> [Given records]
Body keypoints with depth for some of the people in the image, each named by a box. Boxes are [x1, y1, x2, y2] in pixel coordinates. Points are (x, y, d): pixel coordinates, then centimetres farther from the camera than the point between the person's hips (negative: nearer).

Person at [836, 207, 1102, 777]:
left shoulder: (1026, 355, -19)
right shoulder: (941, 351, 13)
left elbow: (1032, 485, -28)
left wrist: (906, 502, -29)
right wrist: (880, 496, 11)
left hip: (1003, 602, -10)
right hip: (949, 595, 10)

--

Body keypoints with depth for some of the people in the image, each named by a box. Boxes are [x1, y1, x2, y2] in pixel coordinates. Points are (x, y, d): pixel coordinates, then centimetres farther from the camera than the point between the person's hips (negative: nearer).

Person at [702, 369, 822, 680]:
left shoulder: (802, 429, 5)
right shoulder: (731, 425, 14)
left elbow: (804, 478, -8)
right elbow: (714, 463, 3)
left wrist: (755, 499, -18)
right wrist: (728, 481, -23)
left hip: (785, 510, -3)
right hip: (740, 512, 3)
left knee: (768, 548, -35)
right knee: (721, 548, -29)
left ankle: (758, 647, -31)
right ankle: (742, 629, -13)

---

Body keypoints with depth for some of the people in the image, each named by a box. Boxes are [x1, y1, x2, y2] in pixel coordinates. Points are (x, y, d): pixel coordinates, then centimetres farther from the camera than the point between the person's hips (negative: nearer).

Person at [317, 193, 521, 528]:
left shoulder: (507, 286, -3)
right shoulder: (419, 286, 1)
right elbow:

> [Exercise brief]
Locate every line in the rows above that contains the word "shoulder" and copy each such line in full. Treat uppercase and lowercase letters as different.

> [Result of the task]
left shoulder: (1026, 355, -19)
right shoulder: (941, 351, 13)
left shoulder: (802, 429, 5)
right shoulder: (731, 425, 14)
left shoulder: (507, 286, -3)
right shoulder: (419, 286, 1)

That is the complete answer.